TEXT EXCERPT:
┄┄┄┄┄┄

IVP - Strangely Dim - Six Beans A-Roasting

December 19, 2010

Six Beans A-Roasting

So, we talk a lot about fair trade and social justice stuff here at Strangely Dim. And, since I'm writing this post, I'll own up (again) to talking a lot about coffee. I did it in my previous post, and it's even in my little bio on the sidebar to this blog. (If you can solve the mystery of how I can read a book while holding a pen in one hand and a mug of hot coffee in the other, I'll give you a high-five.) But recently I had an experience with coffee that made me start thinking differently about the whole thing.

I usually feel like I'm doing very well buying coffee that is either organic or fair trade. If I find coffee that is both organic and fair trade, I feel like I've just found the end of a rainbow. If it tastes good too, well, you can just imagine how wonderful that is. To be sure, I don't always drink fair trade, organic, palate-pleasing coffee. But I'll admit to being enough of a coffee snob that I'll take the good-tasting stuff over the bad-tasting non-organic/fair-trade varieties.

The most excellent cup of coffee I recently sipped (yesterday, in fact) was roasted locally and hand-delivered to my door the same day. It had a heavy, caramelly sweetness, and it was roasted by a local business that hires ex-offenders as part of a vision to prevent recidivism among former offenders. This helps to build stronger families and communities among a group of people regularly forgotten or ostracized. Was this coffee fair trade or organic? Probably not (at least, the blend description did not include that information). But Second Chance Coffee Company of Wheaton, Illinois, "operates under the premise that we can use every part of our business to 'love our neighbor as ourselves' to positively impact the spiritual, social and economic condition of our employees, their families and the communities in which they live." They do roast fair trade and organic beans (and those are labeled as such). But there's another purpose to their company, and their website spells it out pretty clearly:

Over 20,000 prisoners are released from Illinois State corrections facilities into the Chicago area every year. More than 12,000 of those ex-prisoners are re-incarcerated within three years of release. The cycle of recidivism is a ubiquitous tale of wasted lives and victimized communities that is repeated among more than 600,000 ex-prisoners in communities across our nation each year. . . . Recognizing that what we offer only addresses part of the problem, Second Chance Coffee Company also works closely with post-prison support organizations that provide the help that we cannot. These organizations share our faith and provide counseling, mentoring, life skills training and a supportive community for the former offenders that we employ.

┄┄┄┄┄┄

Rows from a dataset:
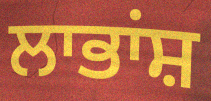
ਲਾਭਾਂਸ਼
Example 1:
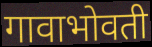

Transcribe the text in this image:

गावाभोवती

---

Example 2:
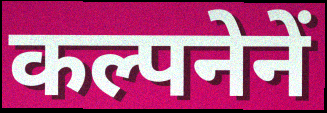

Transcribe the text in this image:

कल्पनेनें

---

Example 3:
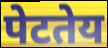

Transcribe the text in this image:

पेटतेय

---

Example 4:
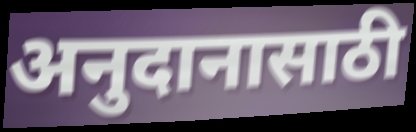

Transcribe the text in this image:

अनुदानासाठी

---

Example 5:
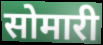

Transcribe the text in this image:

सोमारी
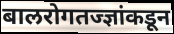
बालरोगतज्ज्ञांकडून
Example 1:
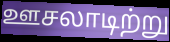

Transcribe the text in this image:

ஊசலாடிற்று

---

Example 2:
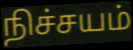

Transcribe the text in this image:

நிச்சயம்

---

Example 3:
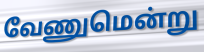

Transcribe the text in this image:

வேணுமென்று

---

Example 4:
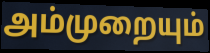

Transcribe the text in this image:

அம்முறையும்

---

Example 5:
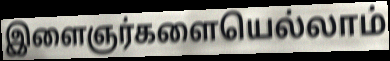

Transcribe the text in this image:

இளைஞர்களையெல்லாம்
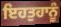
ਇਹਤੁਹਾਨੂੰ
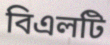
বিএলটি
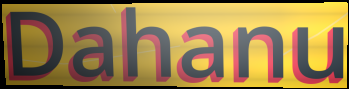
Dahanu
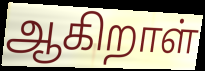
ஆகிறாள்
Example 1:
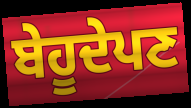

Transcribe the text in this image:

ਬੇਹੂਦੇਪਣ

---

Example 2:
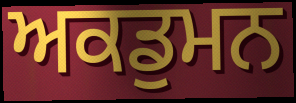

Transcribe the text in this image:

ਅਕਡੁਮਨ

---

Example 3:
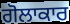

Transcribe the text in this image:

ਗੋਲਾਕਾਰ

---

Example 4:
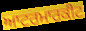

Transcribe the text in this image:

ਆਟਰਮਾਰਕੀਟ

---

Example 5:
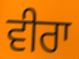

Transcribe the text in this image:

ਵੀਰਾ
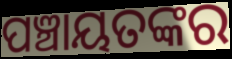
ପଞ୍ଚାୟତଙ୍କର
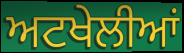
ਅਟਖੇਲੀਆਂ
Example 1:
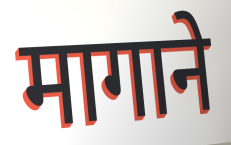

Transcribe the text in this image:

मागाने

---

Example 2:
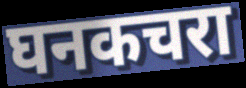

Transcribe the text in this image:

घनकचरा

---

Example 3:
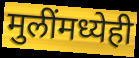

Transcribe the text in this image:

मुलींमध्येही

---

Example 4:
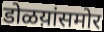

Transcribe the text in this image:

┄┄┄┄┄┄

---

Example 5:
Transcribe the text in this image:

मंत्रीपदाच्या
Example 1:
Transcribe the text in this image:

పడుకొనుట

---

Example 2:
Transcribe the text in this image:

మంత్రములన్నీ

┄┄┄┄┄┄

SHORT TASK A: In the coffee blog post, what kind of workers does the local roasting business hire?
SHORT TASK B: Continue the coffee blog post from the point where it stops.

WRITTEN ANSWER A: It hires ex-offenders.

WRITTEN ANSWER B:
Second Chance Coffee Company's premium brand, I Have a Bean, is roasted locally in Wheaton, delivered locally for $1.00 (shipping to everywhere else is easily determined on the website) and has a constantly changing variety of blends to choose from. I've looked on the website three days this week, and there have been new roasts and blends to choose from each day--so there's a good variety for the restless palate to enjoy. They currently roast four days a week, and offer customers the option to pick up their orders onsite. They have several very nice gift packages as well, including several with sample sizes of their coffee.

In addition, 50 percent of the purchase price of their Uganda Kapchorwa Sebei blend (a limited-edition blend) goes to support the People's Resource Center. It's pricey ($25.00 per pound), but proceeds contribute to a great cause, in addition to fulfilling Second Chance's vision to assist ex-offenders and their families.

There are numerous options for buying fair-trade coffee, including Land of a Thousand Hills and brands sold at Ten Thousand Villages, which support fair wages and justice around the globe. But if you're looking to go local (or maybe do something new), get some Sumatra Mandheling Guyo Supreme Fair Trade Organic (whew!) from I Have a Bean to go with your new eco-conscious travel mug.

As Lisa reminded us in her recent post, the people that organizations like IJM and Second Chance Coffee Company seek to help are real, and have names--even if we may never know them or their very real lives. Another great part of supporting companies like these is that it's easy to become involved in the lives of these people in the regular course of our own daily walk. Even as we buy our daily bean throughout the year, we can be reminded of those who grow, process, roast, grind and deliver it, and invite the Spirit of Christ to change our lives as well.   










Posted by Christa Countryman at December 19, 2010 8:00 AM Bookmark and Share | TrackBack

Comments are closed for this entry.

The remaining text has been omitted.